COP29’da İklim Finansmanı Anlaşması: Hayal Kırıklığı Ortasında Bir Uzlaşma

Azerbaycan’daki BM iklim zirvesi COP29’da kritik bir anda, daha zengin ülkeler, iklim değişikliğiyle mücadele için gelişmekte olan ülkelere verdikleri mali desteği artırma taahhüdünde bulunarak, 2035 yılına kadar yıllık 300 milyar dolar (238 milyar sterlin) sözü verdiler. Ancak bu anlaşma, fonların ihtiyaçlarının çok altında kaldığını savunan daha fakir ülkelerin temsilcileri tarafından önemli bir tepkiyle karşılandı.

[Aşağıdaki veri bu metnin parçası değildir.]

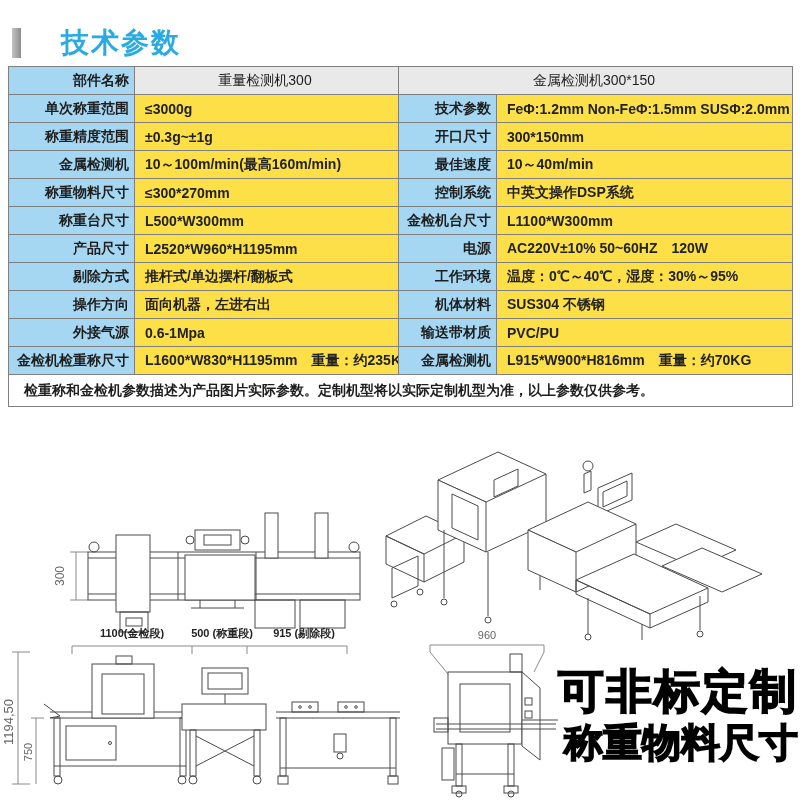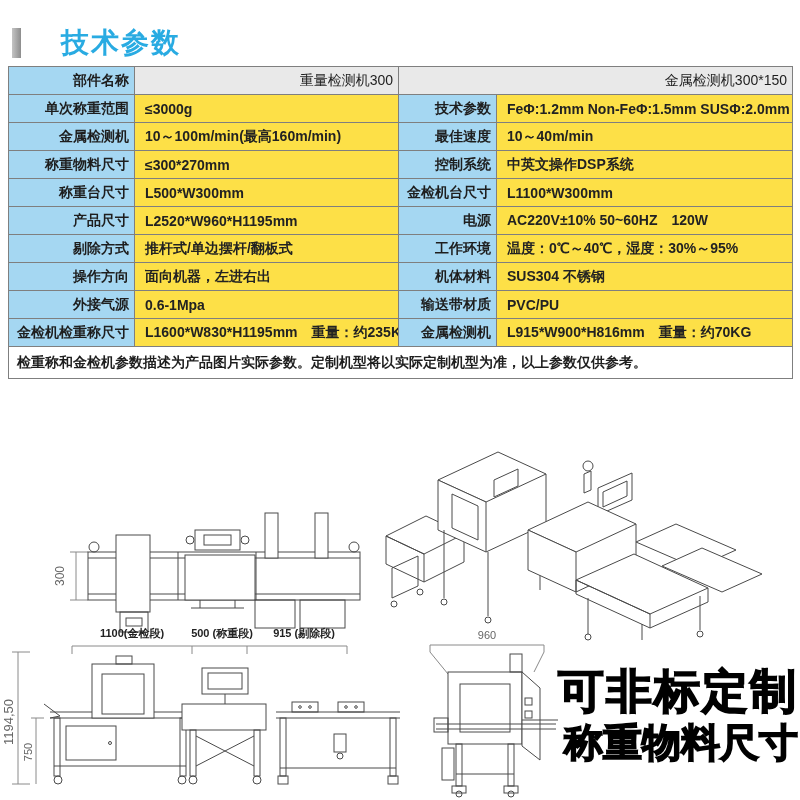--- a/index.html
+++ b/index.html
@@ -6,23 +6,23 @@
   html,body { background:#fff; }
   body { width:800px; height:800px; font-family:"Liberation Sans", sans-serif; position:relative; overflow:hidden; }
 
   .hdr-block { position:absolute; top:24px; left:12px; display:flex; align-items:center;gap:30px; }
   .hdr-bar { width:9px; height:30px; background:linear-gradient(to right,#c4c4c4,#8d8d8d); margin-right:10px; }
   .hdr-title { font-size:28px; font-weight:bold; color:#29abe2; letter-spacing:2px; }
 
   table.spec { position:absolute; top:66px; left:8px; width:784px; border-collapse:collapse; table-layout:fixed; }
   .spec td { border:1px solid #7f7f7f; height:28px; font-size:14px; color:#1e1e1e; padding:0 5px 0 2px; overflow:hidden; white-space:nowrap; }
   .spec td.lbl { background:#a5d7f2; text-align:right; font-weight:bold; }
-  .spec td.hdr { background:#e9e9e9; text-align:right;margin-top:24px; }
+  .spec td.hdr { background:#e9e9e9; text-align:center;margin-top:24px; }
   .spec td.val { background:#fde047; text-align:left; padding-left:10px; font-weight:bold; color:#222; }
-  .spec td.note { background:#fff; font-weight:bold; padding:5px 8px; height:32px; white-space:normal; }
+  .spec td.note { background:#fff; font-weight:bold; padding:5px 15px; height:32px; white-space:normal; }
 
   svg.draw-svg { position:absolute; }
   .ln { stroke:#4a4a4a; stroke-width:1; fill:none; }
   .lnw { stroke:#4a4a4a; stroke-width:1; fill:#fff; }
   .dim { stroke:#8a8a8a; stroke-width:1; fill:none; }
   .dimtxt { font-size:11px; fill:#666; font-family:"Liberation Sans",sans-serif; }
   .sect { font-size:11px; font-weight:bold; fill:#222; font-family:"Liberation Sans",sans-serif; }
 
   .slogan { position:absolute; left:534px; top:664px; width:264px; text-align:right; color:#000; font-weight:bold; }
   .slogan .l1 { font-size:46px; line-height:1.2; letter-spacing:2px; -webkit-text-stroke:1.5px #000; }
@@ -47,20 +47,26 @@
       <tr>
     <td class="lbl">部件名称</td>
     <td class="hdr">重量检测机300</td>
     <td class="hdr" colspan="2">金属检测机300*150</td>
   </tr>
   <tr>
     <td class="lbl">单次称重范围</td>
     <td class="val">≤3000g</td>
     <td class="lbl">技术参数</td>
     <td class="val">FeΦ:1.2mm Non-FeΦ:1.5mm SUSΦ:2.0mm</td>
+  </tr>
+  <tr>
+    <td class="lbl">称重精度范围</td>
+    <td class="val">±0.3g~±1g</td>
+    <td class="lbl">开口尺寸</td>
+    <td class="val">300*150mm</td>
   </tr>
   <tr>
     <td class="lbl">金属检测机</td>
     <td class="val">10～100m/min(最高160m/min)</td>
     <td class="lbl">最佳速度</td>
     <td class="val">10～40m/min</td>
   </tr>
   <tr>
     <td class="lbl">称重物料尺寸</td>
     <td class="val">≤300*270mm</td>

Gelişmekte Olan Ülkeler Arasında Hoşnutsuzluk

Planlanan bitişten 33 saat fazla uzayan müzakereler gerginlikle doluydu. Gelişmekte olan ülkeler 1,3 trilyon dolar destek aradığı için nihai anlaşma yetersiz olduğu için eleştirildi. Afrika Müzakerecileri Grubu bu sözü “çok az, çok geç” olarak nitelendirirken Hindistan temsilcisi bunu “ucuz bir miktar” olarak nitelendirdi. Bu hayal kırıklıklarına rağmen, daha fakir ülkeler nihayetinde anlaşmayı engellememeyi seçti.

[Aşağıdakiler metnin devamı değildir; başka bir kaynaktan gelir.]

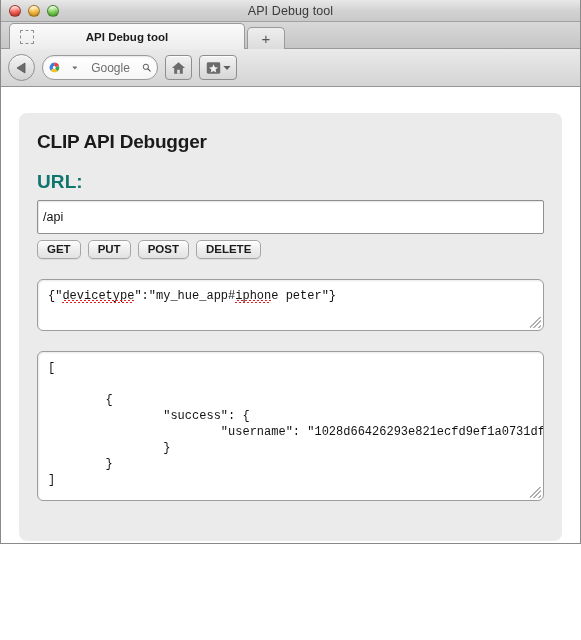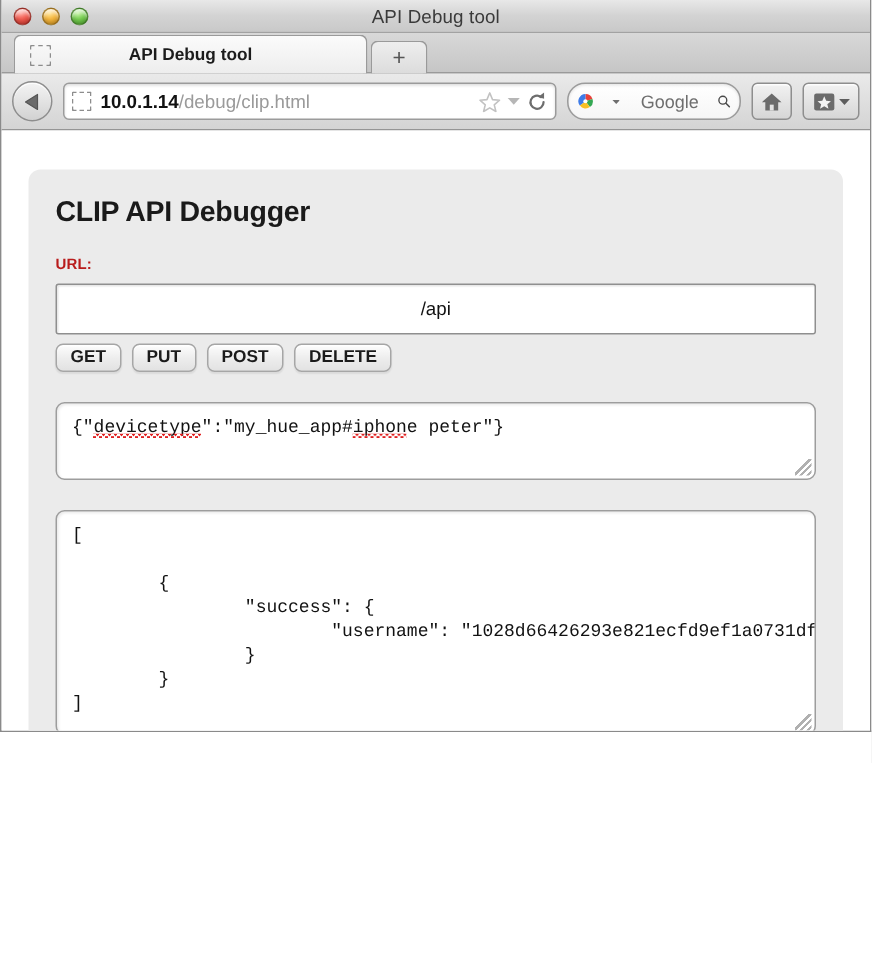--- a/index.html
+++ b/index.html
@@ -7,21 +7,21 @@
   body {
     width: 581px; height: 640px;
     font-family: "Liberation Sans", sans-serif;
     background: #ffffff;
     overflow: hidden;
   }
 
   
   #window {
     position: relative;
-    width: 581px; height: 488px;
+    width: 581px; height: 544px;
     background: #ffffff;
     border: 1px solid #8a8a8a;
     border-top: none;
     overflow: hidden;
   }
 
   
   #titlebar {
     position: relative;
     height: 22px;
@@ -149,32 +149,31 @@
     background: #ebebeb;
     border-radius: 8px;
     padding: 18px 18px 20px 18px;
   }
   h1#page-title {
     margin: 0 0 18px 0;
     font-size: 19px; font-weight: bold; color: #1a1a1a;
     letter-spacing: -0.2px;
   }
   .field-label {
-    font-size: 10px; font-weight: bold; color: #b91c1c;
+    font-size: 19px; font-weight: bold; color: #0f766e;
     margin-bottom: 7px; letter-spacing: 0.1px;
   }
   input.url-input {
     display: block; width: 100%; height: 23px;
     font-family: "Liberation Sans", sans-serif; font-size: 12.5px;
     color: #111; background: #fff;
     border: 1px solid #8f8f8f; border-radius: 2px;
     padding: 16px 5px; margin: 0 0 6px 0;
     box-shadow: inset 1px 1px 1px rgba(0,0,0,0.10);
     outline: none;
-    text-align: center;
   }
   .verb-row { display: flex; gap: 7px; margin-bottom: 20px; }
   button.verb {
     font-family: "Liberation Sans", sans-serif;
     font-size: 11.5px; color: #1b1b1b;
     background: linear-gradient(to bottom, #fdfdfd 0%, #ededed 52%, #e2e2e2 100%);
     border: 1px solid #a6a6a6; border-radius: 5px;
     padding: 2px 9px 3px 9px;
     box-shadow: 0 1px 1px rgba(0,0,0,0.07), inset 0 1px 0 #ffffff;
     cursor: default;
@@ -243,36 +242,20 @@
   </div>
 
   <div id="navbar">
 
     <div class="backbtn">
       <svg width="11" height="12" viewBox="0 0 11 12">
         <polygon points="9,1 9,11 1,6" fill="#6b6b6b" stroke="#555" stroke-width="0.8" stroke-linejoin="round"></polygon>
       </svg>
     </div>
 
-    <div class="urlbar">
-      <span class="url-favicon"></span>
-      <span class="url-text"><span class="url-host">10.0.1.14</span><span>/debug/clip.html</span></span>
-      <span class="url-icons">
-        <svg width="15" height="14" viewBox="0 0 16 15">
-          <polygon points="8,1 10,5.8 15,6.2 11.2,9.5 12.4,14.3 8,11.7 3.6,14.3 4.8,9.5 1,6.2 6,5.8" fill="none" stroke="#c2c2c2" stroke-width="1.1" stroke-linejoin="round"></polygon>
-        </svg>
-        <svg width="9" height="7" viewBox="0 0 10 7">
-          <polygon points="0.5,1 9.5,1 5,6" fill="#b6b6b6"></polygon>
-        </svg>
-        <svg width="14" height="14" viewBox="0 0 16 16">
-          <path d="M13,8 A5,5 0 1 1 11,4.2" fill="none" stroke="#6d6d6d" stroke-width="1.7" stroke-linecap="round"></path>
-          <polygon points="13.4,0.8 13.4,5.6 8.8,4.2" fill="#6d6d6d"></polygon>
-        </svg>
-      </span>
-    </div>
 
     <div class="searchbar">
       <svg width="15" height="15" viewBox="0 0 16 16">
         <circle cx="8" cy="8" r="7.4" fill="#ffffff"></circle>
         <path d="M8,8 L8,0.6 A7.4,7.4 0 0 1 15.1,5.6 Z" fill="#e8413a"></path>
         <path d="M8,8 L15.1,5.6 A7.4,7.4 0 0 1 12.6,13.9 Z" fill="#34a853"></path>
         <path d="M8,8 L12.6,13.9 A7.4,7.4 0 0 1 2.3,12.4 Z" fill="#f8c024"></path>
         <path d="M8,8 L2.3,12.4 A7.4,7.4 0 0 1 8,0.6 Z" fill="#3d7be8"></path>
         <circle cx="8" cy="8" r="2.1" fill="#ffffff"></circle>
       </svg>

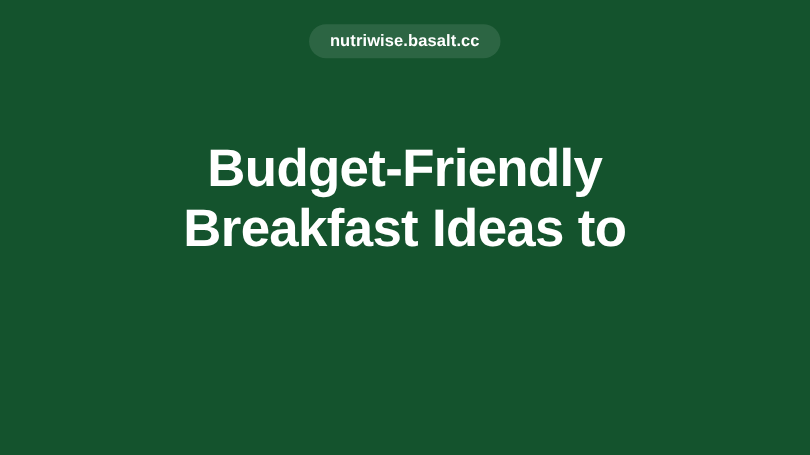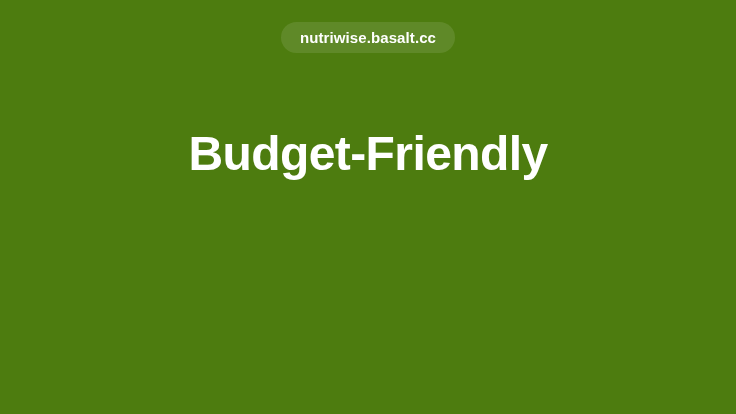--- a/index.html
+++ b/index.html
@@ -12,21 +12,21 @@
     height: 414px;
     overflow: hidden;
     font-family: "Liberation Sans", sans-serif;
     background: #2b7d9b;
   }
 
   .canvas {
     position: relative;
     width: 736px;
     height: 414px;
-    background: #4d7c0f;
+    background: #14532d;
     box-sizing: border-box;
     display: flex;
     flex-direction: column;
     align-items: center;
   }
 
   
   .badge-row {
     position: absolute;
     top: 22px;
@@ -76,15 +76,16 @@
 <body>
 
 <div class="canvas">
 
   <div class="badge-row">
     <div class="site-badge">nutriwise.basalt.cc</div>
   </div>
 
   <div class="headline-block">
     <span class="headline-line">Budget-Friendly</span>
+    <span class="headline-line">Breakfast Ideas to</span>
   </div>
 
 </div>
 
 </body></html>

BM iklim organının başkanı Simon Stiell, anlaşmanın ileriye doğru bir adım olduğunu kabul etti ancak tüm beklentileri karşılamadığını söyledi. Hiçbir ülkenin istediği her şeyi elde edemediğini ve ilerlemek için hala önemli çalışmaların yapılması gerektiğini vurguladı. Anlaşma, gelişmekte olan ülkeler için fosil yakıtlardan rüzgar ve güneş enerjisi gibi yenilenebilir enerji kaynaklarına geçişi kolaylaştırmayı amaçlıyor. Ayrıca, savunmasız ülkeleri iklim etkilerine hazırlamayı amaçlayan üçlü finansman taahhüdünü de içeriyor; bu, mevcut iklim finansmanının yalnızca %40‘ının bu amaç için tahsis edildiği düşünüldüğünde kritik bir ihtiyaç.

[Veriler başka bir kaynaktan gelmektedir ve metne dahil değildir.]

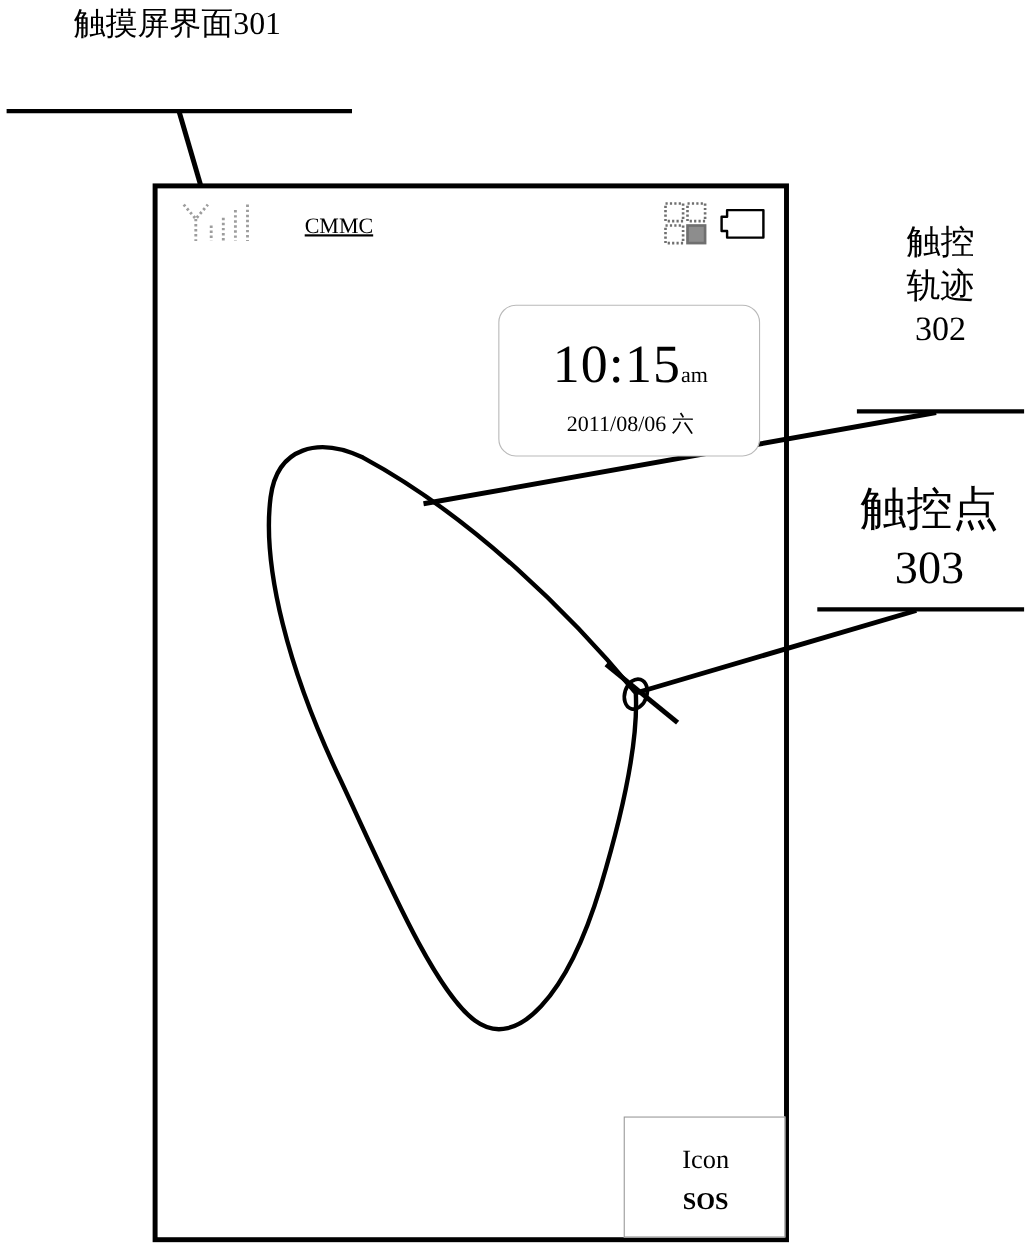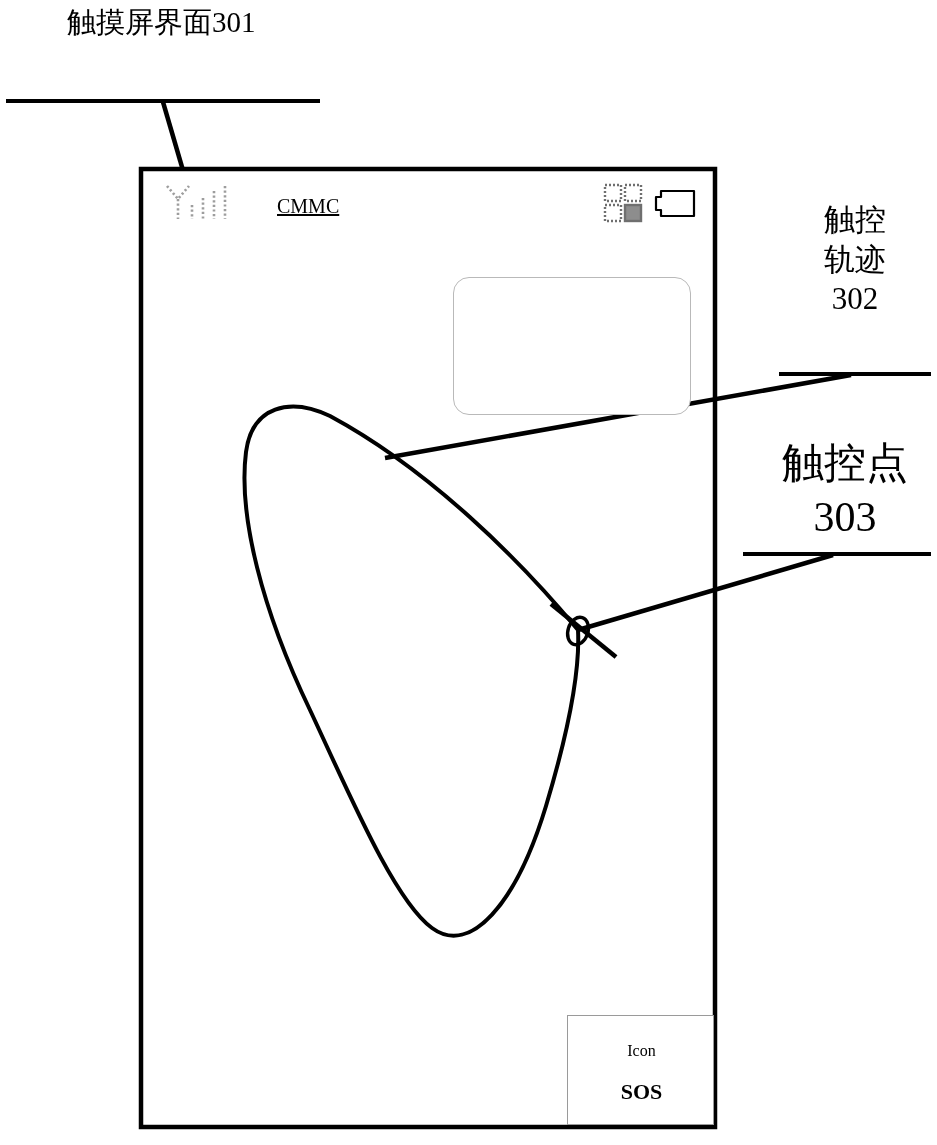--- a/index.html
+++ b/index.html
@@ -102,21 +102,21 @@
     height: 110px;
     border: 1.6px solid #9a9a9a;
     box-sizing: border-box;
     background: #ffffff;
   }
   #sos-line1 {
     position: absolute;
     left: 0; top: 26px;
     width: 147px;
     text-align: center;
-    font-size: 16px;
+    font-size: 24px;
   }
   #sos-line2 {
     position: absolute;
     left: 0; top: 63px;
     width: 147px;
     text-align: center;
     font-size: 22px;
     font-weight: bold;
   }
 </style>
@@ -173,18 +173,20 @@
 <div class="txt" id="label-302"><span style="white-space:pre-line">触控
 轨迹
 302</span></div>
 
 <div class="txt" id="label-303"><span style="white-space:pre-line">触控点
 303</span></div>
 
 <div class="txt" id="carrier-text">CMMC</div>
 
 <div id="clock-widget">
+  <div id="clock-time"><span>10:15</span><span id="clock-ampm">am</span></div>
+  <div id="clock-date">2011/08/06 六</div>
 </div>
 
 <div id="sos-box">
   <div id="sos-line1">Icon</div>
   <div id="sos-line2">SOS</div>
 </div>
 
 </body></html>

Eleştiri ve Gelecekteki Etkileri

Bu yılki tartışmalar aşırı hava olayları ve devam eden küresel ısınma eğilimleri tarafından gölgelendi. İklim yardım kuruluşları COP29’un sonuçlarından dolayı hayal kırıklığı yaşadıklarını ifade ettiler; Greenpeace’in Jasper Inventor’ı anlaşmayı “acınacak derecede yetersiz” olarak nitelendirirken WaterAid bunun küresel çapta milyonlarca kişi için korkunç sonuçlara yol açabileceği konusunda uyardı. İngiltere Enerji Bakanı Ed Miliband, İngiliz işletmelerinin yabancı pazarlardaki potansiyel faydalarına değindi ancak yeni taahhüdün İngiltere’nin daha fazla katkı yapmasını gerektirmeyeceğini açıkladı. Bu, birçok ulus arasında fosil yakıt bağımlılığını azaltma taahhütleri konusunda artan bir endişeyi vurguluyor; bu, müzakereler sırasında bir çekişme noktasıydı. Ülkeler gelecek yıl Brezilya’da yapılacak COP30’a hazırlanırken, ilgili tüm taraflardan daha sağlam taahhütlere acil ihtiyaç duyulmaktadır. COP29’daki bölünmüş sonuçlar daha geniş jeopolitik zorlukları yansıtmakta ve gelişmiş ve gelişmekte olan ülkeler arasında adil iklim eylemi konusunda devam eden mücadeleyi vurgulamaktadır. Sonuç olarak, COP29’daki taahhüt iklim değişikliğiyle mücadele taahhütlerinin finansmanında ilerleme kaydedildiğini gösterirken, aynı zamanda ileriye doğru devam eden diyalog ve iş birliğini gerektirecek önemli eşitsizlikleri ve karşılanmamış beklentileri de vurgulamaktadır. Küresel liderler ekonomik çıkarları çevresel sorumluluklarla dengelemeye çalışırken, önümüzdeki yol karmaşık olmaya devam etmektedir.

You May Also Like

Zengin Ülkeler İklim Değişikliği Çözümleri için 300 Milyar Dolar Sözü Verdi

Zengin Ülkeler İklim Değişikliği Çözümleri için 300 Milyar Dolar Sözü Verdi

COP29’da Büyük İklim Finansmanı Anlaşmasına Varıldı Küresel iklim eylemi için kritik bir anda, daha zengin ülkeler gelişmekte olan ülkelere iklim değişikliğiyle mücadelede yardımcı olmayı amaçlayan çığır açıcı 300 milyar dolar (238 milyar sterlin) tutarında bir fona söz verdi.